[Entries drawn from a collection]
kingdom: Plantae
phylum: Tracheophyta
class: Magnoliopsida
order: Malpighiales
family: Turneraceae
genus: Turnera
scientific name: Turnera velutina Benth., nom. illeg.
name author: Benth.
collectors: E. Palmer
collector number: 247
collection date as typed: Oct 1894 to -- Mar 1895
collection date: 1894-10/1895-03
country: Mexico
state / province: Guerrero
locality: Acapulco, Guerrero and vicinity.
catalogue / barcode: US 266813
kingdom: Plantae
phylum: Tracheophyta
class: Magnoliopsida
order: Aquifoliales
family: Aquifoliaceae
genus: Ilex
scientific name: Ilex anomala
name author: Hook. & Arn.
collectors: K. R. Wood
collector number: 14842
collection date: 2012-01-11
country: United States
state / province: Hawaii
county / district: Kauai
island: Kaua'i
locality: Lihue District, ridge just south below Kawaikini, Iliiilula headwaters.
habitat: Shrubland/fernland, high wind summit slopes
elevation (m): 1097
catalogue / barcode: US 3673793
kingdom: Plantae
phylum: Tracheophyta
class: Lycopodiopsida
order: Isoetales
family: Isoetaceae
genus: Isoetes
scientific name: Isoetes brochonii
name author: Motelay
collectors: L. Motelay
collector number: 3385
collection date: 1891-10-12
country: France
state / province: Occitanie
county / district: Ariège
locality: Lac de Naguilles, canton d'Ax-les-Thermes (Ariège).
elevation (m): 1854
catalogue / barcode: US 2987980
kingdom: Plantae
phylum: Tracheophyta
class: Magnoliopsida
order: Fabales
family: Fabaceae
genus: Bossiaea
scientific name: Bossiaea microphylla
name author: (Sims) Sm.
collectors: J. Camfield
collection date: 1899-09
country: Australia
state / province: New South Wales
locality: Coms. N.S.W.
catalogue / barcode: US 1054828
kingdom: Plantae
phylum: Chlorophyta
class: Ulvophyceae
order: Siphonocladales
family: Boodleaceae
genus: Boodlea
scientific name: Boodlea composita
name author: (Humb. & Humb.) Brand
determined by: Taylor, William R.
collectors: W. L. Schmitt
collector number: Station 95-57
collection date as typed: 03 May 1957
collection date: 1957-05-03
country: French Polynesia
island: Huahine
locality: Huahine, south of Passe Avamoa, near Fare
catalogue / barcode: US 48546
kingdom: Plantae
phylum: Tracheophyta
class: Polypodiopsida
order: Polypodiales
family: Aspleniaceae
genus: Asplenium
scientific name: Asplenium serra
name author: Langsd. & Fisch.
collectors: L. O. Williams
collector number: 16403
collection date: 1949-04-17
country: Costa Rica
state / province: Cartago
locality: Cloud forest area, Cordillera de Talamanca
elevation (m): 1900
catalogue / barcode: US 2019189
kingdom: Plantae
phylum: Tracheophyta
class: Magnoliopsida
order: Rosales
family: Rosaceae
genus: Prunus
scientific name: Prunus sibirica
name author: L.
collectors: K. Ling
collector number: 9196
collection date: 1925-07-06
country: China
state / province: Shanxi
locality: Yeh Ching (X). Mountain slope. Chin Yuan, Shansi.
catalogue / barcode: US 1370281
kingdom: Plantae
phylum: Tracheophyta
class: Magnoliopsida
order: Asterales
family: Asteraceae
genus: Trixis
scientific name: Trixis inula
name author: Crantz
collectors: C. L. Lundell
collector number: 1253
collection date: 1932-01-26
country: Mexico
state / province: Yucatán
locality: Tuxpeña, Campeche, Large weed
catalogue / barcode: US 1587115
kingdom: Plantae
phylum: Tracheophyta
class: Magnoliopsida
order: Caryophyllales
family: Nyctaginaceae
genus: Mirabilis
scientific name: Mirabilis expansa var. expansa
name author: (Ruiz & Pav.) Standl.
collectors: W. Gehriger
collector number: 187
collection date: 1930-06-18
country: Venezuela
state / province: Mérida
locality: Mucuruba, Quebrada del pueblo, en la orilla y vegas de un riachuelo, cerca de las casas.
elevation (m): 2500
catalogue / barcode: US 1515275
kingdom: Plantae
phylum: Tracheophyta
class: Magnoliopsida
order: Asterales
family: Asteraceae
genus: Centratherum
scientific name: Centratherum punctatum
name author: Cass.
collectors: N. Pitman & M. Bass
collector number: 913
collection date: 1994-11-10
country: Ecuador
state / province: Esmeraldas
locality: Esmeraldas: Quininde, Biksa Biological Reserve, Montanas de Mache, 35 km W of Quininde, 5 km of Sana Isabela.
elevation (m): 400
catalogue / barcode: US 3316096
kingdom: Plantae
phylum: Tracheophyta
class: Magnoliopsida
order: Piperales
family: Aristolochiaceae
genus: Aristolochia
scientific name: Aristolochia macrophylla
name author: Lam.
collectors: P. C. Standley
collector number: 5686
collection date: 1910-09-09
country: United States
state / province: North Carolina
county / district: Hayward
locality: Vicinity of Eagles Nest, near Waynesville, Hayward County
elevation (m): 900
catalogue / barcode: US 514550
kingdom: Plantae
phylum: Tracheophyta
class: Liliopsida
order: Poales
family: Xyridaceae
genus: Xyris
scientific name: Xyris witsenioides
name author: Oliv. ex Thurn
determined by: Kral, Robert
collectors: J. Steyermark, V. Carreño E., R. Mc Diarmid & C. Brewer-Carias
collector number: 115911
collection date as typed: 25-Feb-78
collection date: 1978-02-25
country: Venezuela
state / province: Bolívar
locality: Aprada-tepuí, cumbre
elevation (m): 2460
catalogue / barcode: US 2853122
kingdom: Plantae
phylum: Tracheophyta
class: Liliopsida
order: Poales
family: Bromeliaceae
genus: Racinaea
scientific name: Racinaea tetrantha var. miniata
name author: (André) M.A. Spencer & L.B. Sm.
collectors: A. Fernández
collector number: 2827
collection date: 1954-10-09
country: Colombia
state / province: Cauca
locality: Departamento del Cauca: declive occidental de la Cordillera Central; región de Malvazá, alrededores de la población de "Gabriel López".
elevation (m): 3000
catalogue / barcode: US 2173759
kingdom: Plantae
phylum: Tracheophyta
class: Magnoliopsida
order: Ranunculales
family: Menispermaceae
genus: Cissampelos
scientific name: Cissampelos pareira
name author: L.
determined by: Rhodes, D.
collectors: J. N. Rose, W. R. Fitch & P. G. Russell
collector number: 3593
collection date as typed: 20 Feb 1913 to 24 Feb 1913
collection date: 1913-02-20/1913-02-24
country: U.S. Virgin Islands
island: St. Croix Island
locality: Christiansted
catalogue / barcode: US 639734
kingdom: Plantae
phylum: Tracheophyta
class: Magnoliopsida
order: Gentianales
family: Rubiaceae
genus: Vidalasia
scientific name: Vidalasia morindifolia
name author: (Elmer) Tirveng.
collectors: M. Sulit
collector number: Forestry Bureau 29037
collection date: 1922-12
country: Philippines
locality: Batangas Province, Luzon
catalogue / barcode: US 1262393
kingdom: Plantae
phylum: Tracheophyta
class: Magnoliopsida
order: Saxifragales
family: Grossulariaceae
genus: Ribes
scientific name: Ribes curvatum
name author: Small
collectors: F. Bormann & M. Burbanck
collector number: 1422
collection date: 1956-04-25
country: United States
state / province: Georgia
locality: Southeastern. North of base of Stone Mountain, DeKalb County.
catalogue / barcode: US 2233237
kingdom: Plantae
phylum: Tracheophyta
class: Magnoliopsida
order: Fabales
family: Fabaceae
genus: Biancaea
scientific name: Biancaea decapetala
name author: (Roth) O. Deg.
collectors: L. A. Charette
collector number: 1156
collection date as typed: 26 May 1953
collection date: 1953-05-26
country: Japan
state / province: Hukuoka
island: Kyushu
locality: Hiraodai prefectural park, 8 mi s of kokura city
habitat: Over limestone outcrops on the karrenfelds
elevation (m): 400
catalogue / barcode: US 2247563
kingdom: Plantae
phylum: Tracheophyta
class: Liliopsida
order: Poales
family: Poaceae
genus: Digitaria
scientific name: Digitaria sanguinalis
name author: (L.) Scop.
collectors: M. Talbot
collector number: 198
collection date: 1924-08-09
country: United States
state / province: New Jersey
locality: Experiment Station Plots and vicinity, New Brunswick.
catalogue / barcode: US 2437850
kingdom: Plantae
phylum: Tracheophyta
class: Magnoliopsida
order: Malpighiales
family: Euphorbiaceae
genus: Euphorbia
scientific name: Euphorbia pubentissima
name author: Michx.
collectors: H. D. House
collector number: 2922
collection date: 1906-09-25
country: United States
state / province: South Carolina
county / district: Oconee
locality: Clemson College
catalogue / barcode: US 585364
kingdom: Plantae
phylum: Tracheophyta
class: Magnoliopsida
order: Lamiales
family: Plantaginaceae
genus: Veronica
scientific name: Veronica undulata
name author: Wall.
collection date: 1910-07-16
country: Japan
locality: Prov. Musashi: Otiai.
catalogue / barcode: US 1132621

▶ [Task brief]: In the data, starting at the line containing "scientific name: Boodlea composita" and ending at the line containing "state / province: Shanxi", switch "collector number" to "collector no." and leave everything else unchanged. Return only those lines.

▶ [Complete answer]:
scientific name: Boodlea composita
name author: (Humb. & Humb.) Brand
determined by: Taylor, William R.
collectors: W. L. Schmitt
collector no.: Station 95-57
collection date as typed: 03 May 1957
collection date: 1957-05-03
country: French Polynesia
island: Huahine
locality: Huahine, south of Passe Avamoa, near Fare
catalogue / barcode: US 48546
kingdom: Plantae
phylum: Tracheophyta
class: Polypodiopsida
order: Polypodiales
family: Aspleniaceae
genus: Asplenium
scientific name: Asplenium serra
name author: Langsd. & Fisch.
collectors: L. O. Williams
collector no.: 16403
collection date: 1949-04-17
country: Costa Rica
state / province: Cartago
locality: Cloud forest area, Cordillera de Talamanca
elevation (m): 1900
catalogue / barcode: US 2019189
kingdom: Plantae
phylum: Tracheophyta
class: Magnoliopsida
order: Rosales
family: Rosaceae
genus: Prunus
scientific name: Prunus sibirica
name author: L.
collectors: K. Ling
collector no.: 9196
collection date: 1925-07-06
country: China
state / province: Shanxi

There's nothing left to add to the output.